The federal government just released its most comprehensive report on U.S. immigration in 2017, and its conclusions are exactly what you might expect nearly a year into Donald Trump’s presidency.
Arrests by Customs and Border Patrol have hit a 45-year low, while arrests for deportation made by Immigration and Customs Enforcement farther from the border have surged to recent highs.
The drop in CBP arrests at the border at a time when ICE is ramping up enforcement across the country suggests that Trump’s anti-immigrant policies could be having a chilling effect on people attempting to enter the country without documentation, resulting in fewer border crossings and border arrests.
Though ICE’s “interior arrests,” or those not made at the U.S. border, increased by 25 percent from the previous year, overall ICE arrests saw a slight decline, as the agency took fewer people into custody who were arrested by CBP near the border.
“These results are proof of what the men and women of ICE can accomplish when they are empowered to fulfill their mission,” said Thomas Homan, ICE Deputy Director. “We need to maintain this momentum by matching the dedication and drive of our personnel with the resources they need to perform at even higher levels. ”

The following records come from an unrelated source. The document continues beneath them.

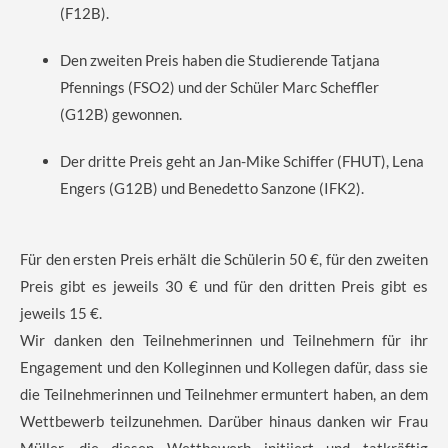
(F12B).
Den zweiten Preis haben die Studierende Tatjana
Pfennings (FSO2) und der Schüler Marc Scheffler
(G12B) gewonnen.
Der dritte Preis geht an Jan-Mike Schiffer (FHUT), Lena
Engers (G12B) und Benedetto Sanzone (IFK2).
Für den ersten Preis erhält die Schülerin 50 €, für den zweiten
Preis gibt es jeweils 30 € und für den dritten Preis gibt es
jeweils 15 €.
Wir danken den Teilnehmerinnen und Teilnehmern für ihr
Engagement und den Kolleginnen und Kollegen dafür, dass sie
die Teilnehmerinnen und Teilnehmer ermuntert haben, an dem
Wettbewerb teilzunehmen. Darüber hinaus danken wir Frau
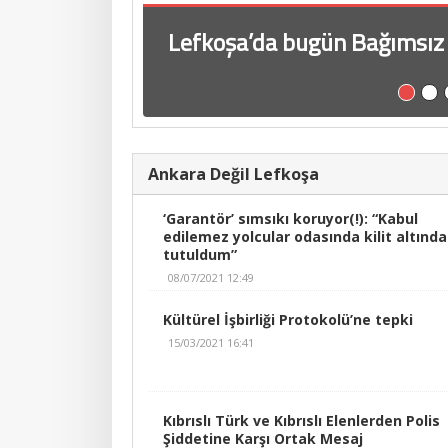
Lefkoşa’da bugün Bağımsız 
UBP-DP araziyi verdi, CTP
Girne dağlarındaki doğa ka
Sözleşme, Mors Ltd’nin sahi
“Türkiye’deki Azerbaycan Bü
TC elçisi vali edasıyla: “Yeni
Burası kktc: TC Elçiliği send
“Her sene olduğu gibi bu se
“Güvenlik Kuvvetleri Komuta
İletişim adına hazırlandı
sistemi hakkında, Türkiye’
değerlerden uzaklaştı”
arazinin hangi belirsiz maks
böyle buyurgan, böyle azarl
konusu”
bulunabilir miydi?”
Ankara Değil Lefkoşa
‘Garantör’ sımsıkı koruyor(!): “Kabul
edilemez yolcular odasında kilit altında
tutuldum”
08/07/2021 12:49
Kültürel İşbirliği Protokolü’ne tepki
15/03/2021 16:41
Kıbrıslı Türk ve Kıbrıslı Elenlerden Polis
Şiddetine Karşı Ortak Mesaj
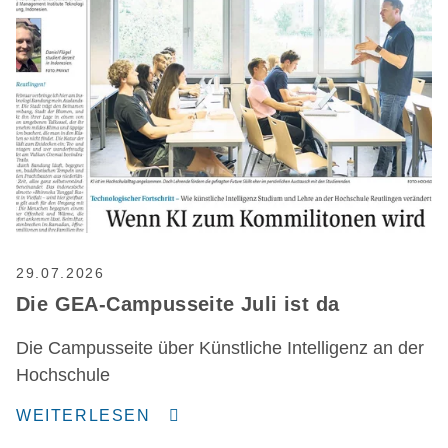
29.07.2026
Die GEA-Campusseite Juli ist da
Die Campusseite über Künstliche Intelligenz an der
Hochschule
WEITERLESEN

The report also found that even though border arrests are significantly down for the entire year, the number of border arrests have increased every month since May — suggesting that the months immediately following Trump’s inauguration may have seen the biggest drops in border crossings.

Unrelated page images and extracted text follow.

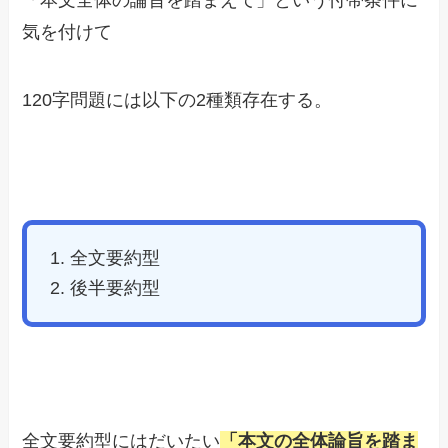
「本文全体の論旨を踏まえて」という付帯条件に
気を付けて
120字問題には以下の2種類存在する。
全文要約型
後半要約型
全文要約型にはだいたい
「本文の全体論旨を踏ま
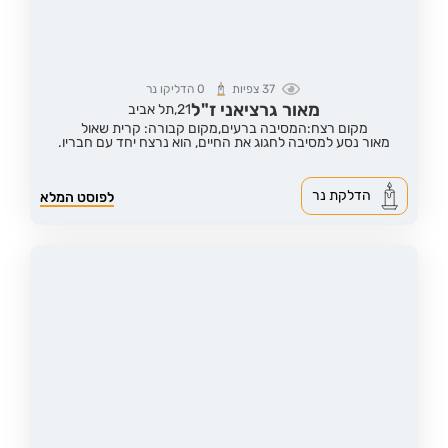
37
צפיות
0
הדליקו נר
מאור גרציאני ז"ל
21,
תל אביב
מקום רצח:המסיבה ברעים,
מקום קבורה: קרית שאול
מאור נסע למסיבה לחגוג את החיים, הוא נרצח יחד עם חבריו.
הדלקת נר
לפוסט המלא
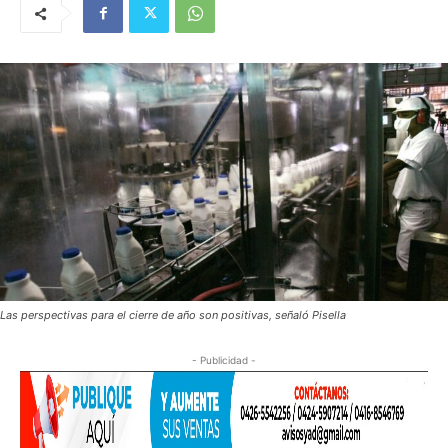
Las perspectivas para el cierre de año son positivas, señaló Pisella
- Publicidad -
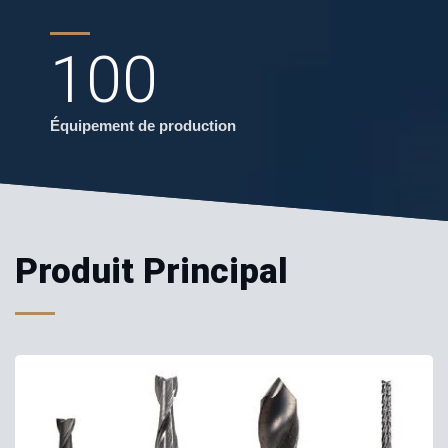
100
Équipement de production
Produit Principal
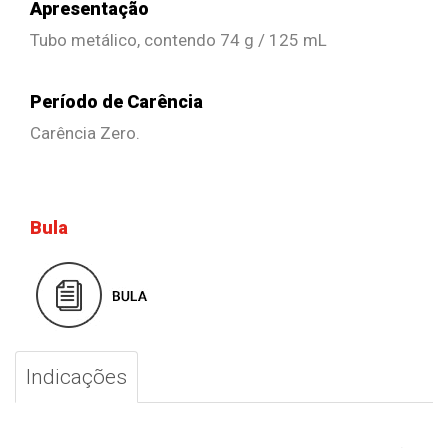
Apresentação
Tubo metálico, contendo 74 g / 125 mL
Período de Carência
Carência Zero.
Bula
Indicações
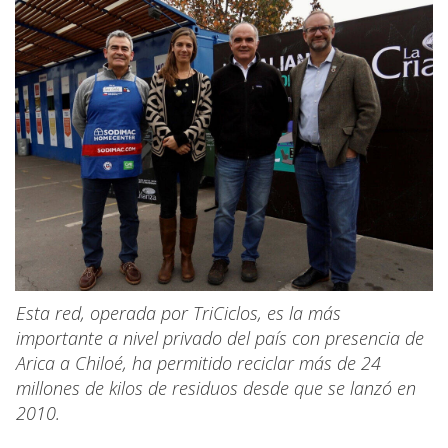
Esta red, operada por TriCiclos, es la más
importante a nivel privado del país con presencia de
Arica a Chiloé, ha permitido reciclar más de 24
millones de kilos de residuos desde que se lanzó en
2010.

The report’s overall findings will likely be welcome news for the Trump administration, which has made explicit its goal of reducing the number of undocumented individuals entering the U.S.
The report comes as Congressional Democrats are threatening a government shutdown if Republicans do not agree to a permanent fix for the Deferred Action for Childhood Arrivals program, or DACA, in this week’s negotiations over the budget.

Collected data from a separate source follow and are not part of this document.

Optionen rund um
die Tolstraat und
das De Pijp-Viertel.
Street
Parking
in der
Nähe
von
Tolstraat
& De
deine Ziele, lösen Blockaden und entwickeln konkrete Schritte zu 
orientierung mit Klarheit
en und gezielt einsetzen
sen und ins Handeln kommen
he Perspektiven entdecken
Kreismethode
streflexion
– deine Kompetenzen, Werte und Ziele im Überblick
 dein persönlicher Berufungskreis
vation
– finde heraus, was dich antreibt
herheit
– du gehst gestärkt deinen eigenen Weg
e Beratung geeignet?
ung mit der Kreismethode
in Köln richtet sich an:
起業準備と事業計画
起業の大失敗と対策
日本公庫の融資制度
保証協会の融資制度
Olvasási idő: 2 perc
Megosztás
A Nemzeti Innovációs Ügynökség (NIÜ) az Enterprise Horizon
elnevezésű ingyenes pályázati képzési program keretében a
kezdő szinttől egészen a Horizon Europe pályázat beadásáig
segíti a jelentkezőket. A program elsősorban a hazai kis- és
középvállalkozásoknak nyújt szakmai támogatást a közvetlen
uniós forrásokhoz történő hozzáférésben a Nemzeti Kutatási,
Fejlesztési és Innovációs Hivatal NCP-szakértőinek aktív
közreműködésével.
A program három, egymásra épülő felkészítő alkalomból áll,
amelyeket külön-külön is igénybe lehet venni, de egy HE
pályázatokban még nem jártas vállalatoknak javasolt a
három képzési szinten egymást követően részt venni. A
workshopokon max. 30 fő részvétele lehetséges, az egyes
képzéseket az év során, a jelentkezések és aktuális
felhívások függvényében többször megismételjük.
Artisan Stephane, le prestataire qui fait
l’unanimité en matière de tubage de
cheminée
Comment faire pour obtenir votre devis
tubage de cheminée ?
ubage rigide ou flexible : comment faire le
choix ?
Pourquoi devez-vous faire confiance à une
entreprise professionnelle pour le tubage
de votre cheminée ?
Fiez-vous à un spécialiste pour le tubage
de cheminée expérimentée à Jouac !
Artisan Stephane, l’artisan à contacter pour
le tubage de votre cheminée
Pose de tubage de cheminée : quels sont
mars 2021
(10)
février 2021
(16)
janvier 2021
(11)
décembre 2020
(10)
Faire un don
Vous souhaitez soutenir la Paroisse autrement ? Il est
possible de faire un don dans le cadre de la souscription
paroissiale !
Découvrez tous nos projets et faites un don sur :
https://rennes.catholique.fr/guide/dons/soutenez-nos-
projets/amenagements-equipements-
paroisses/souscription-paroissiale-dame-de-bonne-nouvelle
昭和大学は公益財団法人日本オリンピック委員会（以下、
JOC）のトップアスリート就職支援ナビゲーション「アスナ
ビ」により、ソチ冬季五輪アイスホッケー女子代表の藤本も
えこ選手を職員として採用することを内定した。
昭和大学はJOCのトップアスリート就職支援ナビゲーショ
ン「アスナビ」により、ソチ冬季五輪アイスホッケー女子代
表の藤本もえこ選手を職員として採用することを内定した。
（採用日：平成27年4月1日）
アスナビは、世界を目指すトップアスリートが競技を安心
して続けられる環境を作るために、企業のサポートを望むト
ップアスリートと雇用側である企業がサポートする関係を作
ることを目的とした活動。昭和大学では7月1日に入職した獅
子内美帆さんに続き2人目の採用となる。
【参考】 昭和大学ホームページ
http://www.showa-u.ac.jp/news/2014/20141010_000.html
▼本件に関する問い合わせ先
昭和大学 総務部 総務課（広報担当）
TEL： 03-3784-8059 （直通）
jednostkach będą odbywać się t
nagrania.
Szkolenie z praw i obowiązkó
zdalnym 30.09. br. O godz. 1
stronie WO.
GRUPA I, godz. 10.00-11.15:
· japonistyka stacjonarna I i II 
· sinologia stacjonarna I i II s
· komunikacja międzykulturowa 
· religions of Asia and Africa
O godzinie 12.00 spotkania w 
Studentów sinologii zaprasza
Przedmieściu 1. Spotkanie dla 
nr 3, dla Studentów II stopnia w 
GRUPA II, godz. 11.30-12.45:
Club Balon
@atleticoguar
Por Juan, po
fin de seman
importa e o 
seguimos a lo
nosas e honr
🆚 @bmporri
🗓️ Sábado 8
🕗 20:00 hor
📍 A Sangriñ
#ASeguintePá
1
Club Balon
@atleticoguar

On Monday The Hill reported that Democratic leaders are considering including several Republican proposals for increased border security as part of a deal to save the program, which protects nearly 800,000 undocumented young people who entered the country as children.
On the heels of this report showing the dramatic impact that increased border enforcement is already having, including those provisions will likely not sit well with some immigration activists.
Many DACA recipients have been pushing for a so-called “clean DREAM Act,” or a fix to the DACA program that would not include any increased border security or funding for Trump’s infamous border wall.
Undocumented activists told Mic in October that they will resist letting politicians use their protected status as leverage for policies that they believe will adversely impact their families and communities.